* [Request] For the material that follows, tally the lines holding "packages" and give the total alone.

* [Exercise data]
>>>

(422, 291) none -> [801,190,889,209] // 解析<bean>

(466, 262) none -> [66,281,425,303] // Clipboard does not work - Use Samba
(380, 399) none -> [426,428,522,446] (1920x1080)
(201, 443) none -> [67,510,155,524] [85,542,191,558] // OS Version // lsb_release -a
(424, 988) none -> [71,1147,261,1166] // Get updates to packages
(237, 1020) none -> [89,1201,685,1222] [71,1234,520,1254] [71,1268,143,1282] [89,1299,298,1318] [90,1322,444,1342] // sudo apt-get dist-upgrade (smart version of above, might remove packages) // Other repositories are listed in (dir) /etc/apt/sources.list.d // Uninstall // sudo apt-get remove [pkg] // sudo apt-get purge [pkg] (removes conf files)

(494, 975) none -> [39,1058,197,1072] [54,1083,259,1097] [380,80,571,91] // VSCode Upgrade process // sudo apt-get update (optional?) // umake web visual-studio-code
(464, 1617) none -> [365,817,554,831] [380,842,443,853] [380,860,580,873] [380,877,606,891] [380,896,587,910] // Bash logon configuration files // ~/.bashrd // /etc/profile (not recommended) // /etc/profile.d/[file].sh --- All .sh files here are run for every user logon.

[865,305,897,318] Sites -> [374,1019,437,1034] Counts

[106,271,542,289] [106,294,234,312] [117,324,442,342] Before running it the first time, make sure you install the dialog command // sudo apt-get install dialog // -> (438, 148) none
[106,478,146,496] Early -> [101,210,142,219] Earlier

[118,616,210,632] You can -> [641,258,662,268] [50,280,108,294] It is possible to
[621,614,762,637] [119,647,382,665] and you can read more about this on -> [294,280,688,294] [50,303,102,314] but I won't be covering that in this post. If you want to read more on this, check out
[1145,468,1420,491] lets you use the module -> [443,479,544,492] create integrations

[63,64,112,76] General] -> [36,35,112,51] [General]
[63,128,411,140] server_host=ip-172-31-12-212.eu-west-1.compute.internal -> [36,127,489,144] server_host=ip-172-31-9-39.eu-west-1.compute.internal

<<<

* [Result] 2